── Material for this exercise

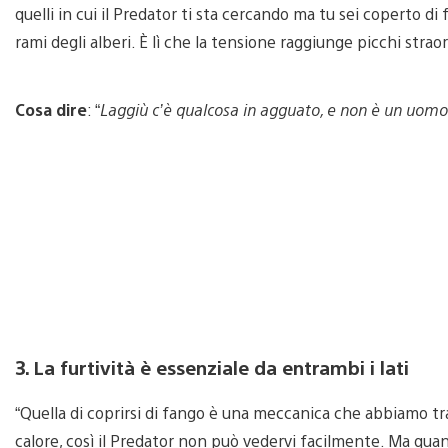
quelli in cui il Predator ti sta cercando ma tu sei coperto di 
rami degli alberi. È lì che la tensione raggiunge picchi straor
Cosa dire
: “
Laggiù c’è qualcosa in agguato, e non è un uomo
3. La furtività è essenziale da entrambi i lati
“Quella di coprirsi di fango è una meccanica che abbiamo tratt
calore, così il Predator non può vedervi facilmente. Ma quand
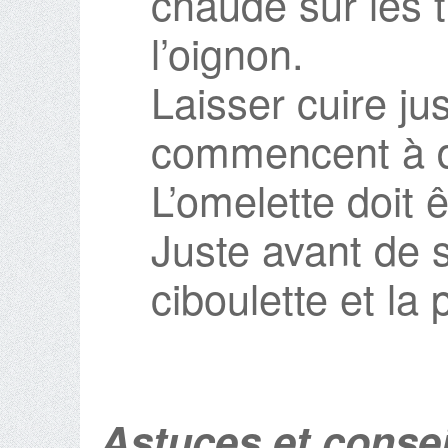
chaude sur les t
l’oignon.
Laisser cuire ju
commencent à d
L’omelette doit 
Juste avant de se
ciboulette et la
Astuces et consei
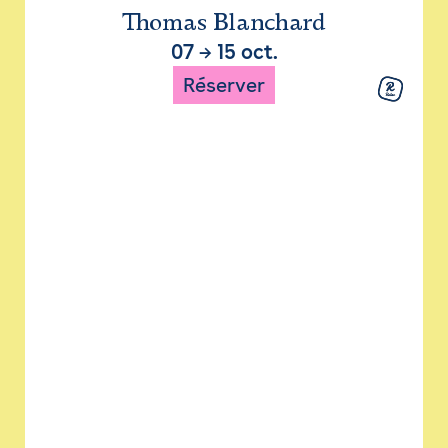
Thomas Blanchard
07
→
15 oct.
Réserver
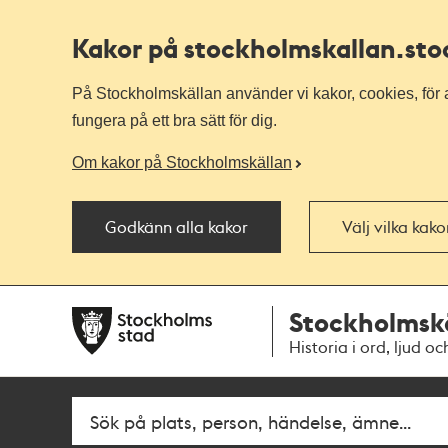
Kakor på stockholmskallan
.st
På Stockholmskällan använder vi kakor, cookies, för a
fungera på ett bra sätt för dig.
Om kakor på Stockholmskällan
Godkänn alla kakor
Välj vilka kak
Till
Till
Stockholmsk
navigationen
huvudinnehållet
Historia i ord, ljud oc
Fritextsök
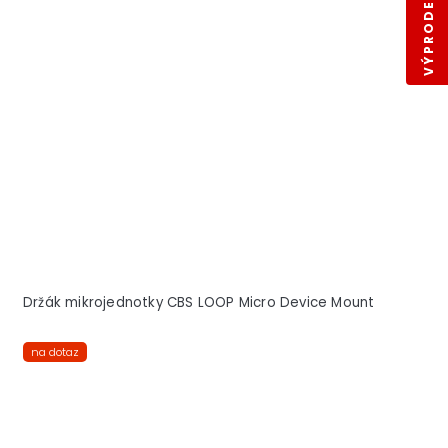
VÝPRODEJ SKLADŮ
Držák mikrojednotky CBS LOOP Micro Device Mount
na dotaz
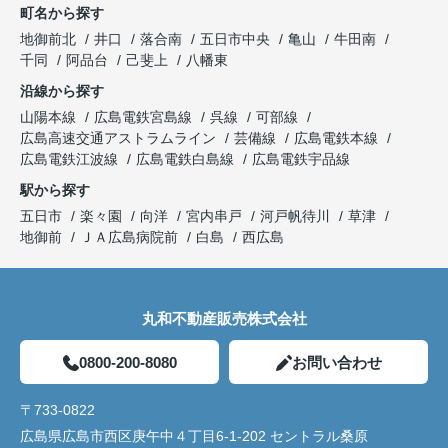
町名から探す
地御前北
井口
落合南
五日市中央
亀山
牛田南
千同
阿品台
己斐上
八幡東
沿線から探す
山陽本線
広島電鉄宮島線
呉線
可部線
広島高速交通アストラムライン
芸備線
広島電鉄本線
広島電鉄江波線
広島電鉄白島線
広島電鉄宇品線
駅から探す
五日市
楽々園
向洋
宮内串戸
河戸帆待川
草津
地御前
ＪＡ広島病院前
白島
西広島
丸和不動産販売株式会社
0800-200-8080
お問い合わせ
〒733-0822
広島県広島市西区庚午中４丁目6-1-202 セントラル桑原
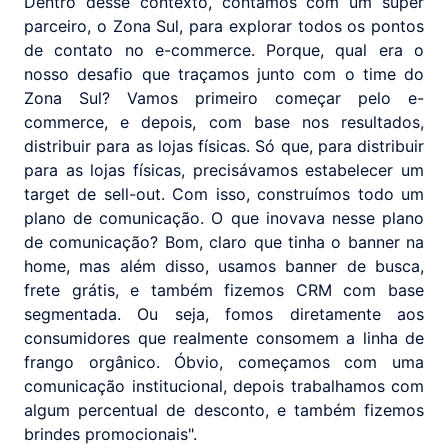
Dentro desse contexto, contamos com um super
parceiro, o Zona Sul, para explorar todos os pontos
de contato no e-commerce. Porque, qual era o
nosso desafio que traçamos junto com o time do
Zona Sul? Vamos primeiro começar pelo e-
commerce, e depois, com base nos resultados,
distribuir para as lojas físicas. Só que, para distribuir
para as lojas físicas, precisávamos estabelecer um
target de sell-out. Com isso, construímos todo um
plano de comunicação. O que inovava nesse plano
de comunicação? Bom, claro que tinha o banner na
home, mas além disso, usamos banner de busca,
frete grátis, e também fizemos CRM com base
segmentada. Ou seja, fomos diretamente aos
consumidores que realmente consomem a linha de
frango orgânico. Óbvio, começamos com uma
comunicação institucional, depois trabalhamos com
algum percentual de desconto, e também fizemos
brindes promocionais".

────

Restate each record from above word for word, excluding any picture it holds.

quelli in cui il Predator ti sta cercando ma tu sei coperto di 
rami degli alberi. È lì che la tensione raggiunge picchi straor
Cosa dire
: “
Laggiù c’è qualcosa in agguato, e non è un uomo
3. La furtività è essenziale da entrambi i lati
“Quella di coprirsi di fango è una meccanica che abbiamo tratt
calore, così il Predator non può vedervi facilmente. Ma quand
chaude sur les t
l’oignon.
Laisser cuire ju
commencent à d
L’omelette doit 
Juste avant de se
ciboulette et la
Astuces et consei
Thomas Blanchard
07
→
15 oct.
Réserver
Kakor på stockholmskallan
.st
På Stockholmskällan använder vi kakor, cookies, för a
fungera på ett bra sätt för dig.
Om kakor på Stockholmskällan
Godkänn alla kakor
Välj vilka kak
Till
Till
Stockholmsk
navigationen
huvudinnehållet
Historia i ord, ljud oc
Fritextsök
VÝPRODEJ SKLADŮ
Držák mikrojednotky CBS LOOP Micro Device Mount
na dotaz
町名から探す
地御前北
井口
落合南
五日市中央
亀山
牛田南
千同
阿品台
己斐上
八幡東
沿線から探す
山陽本線
広島電鉄宮島線
呉線
可部線
広島高速交通アストラムライン
芸備線
広島電鉄本線
広島電鉄江波線
広島電鉄白島線
広島電鉄宇品線
駅から探す
五日市
楽々園
向洋
宮内串戸
河戸帆待川
草津
地御前
ＪＡ広島病院前
白島
西広島
丸和不動産販売株式会社
0800-200-8080
お問い合わせ
〒733-0822
広島県広島市西区庚午中４丁目6-1-202 セントラル桑原
Dentro desse contexto, contamos com um super
parceiro, o Zona Sul, para explorar todos os pontos
de contato no e-commerce. Porque, qual era o
nosso desafio que traçamos junto com o time do
Zona Sul? Vamos primeiro começar pelo e-
commerce, e depois, com base nos resultados,
distribuir para as lojas físicas. Só que, para distribuir
para as lojas físicas, precisávamos estabelecer um
target de sell-out. Com isso, construímos todo um
plano de comunicação. O que inovava nesse plano
de comunicação? Bom, claro que tinha o banner na
home, mas além disso, usamos banner de busca,
frete grátis, e também fizemos CRM com base
segmentada. Ou seja, fomos diretamente aos
consumidores que realmente consomem a linha de
frango orgânico. Óbvio, começamos com uma
comunicação institucional, depois trabalhamos com
algum percentual de desconto, e também fizemos
brindes promocionais".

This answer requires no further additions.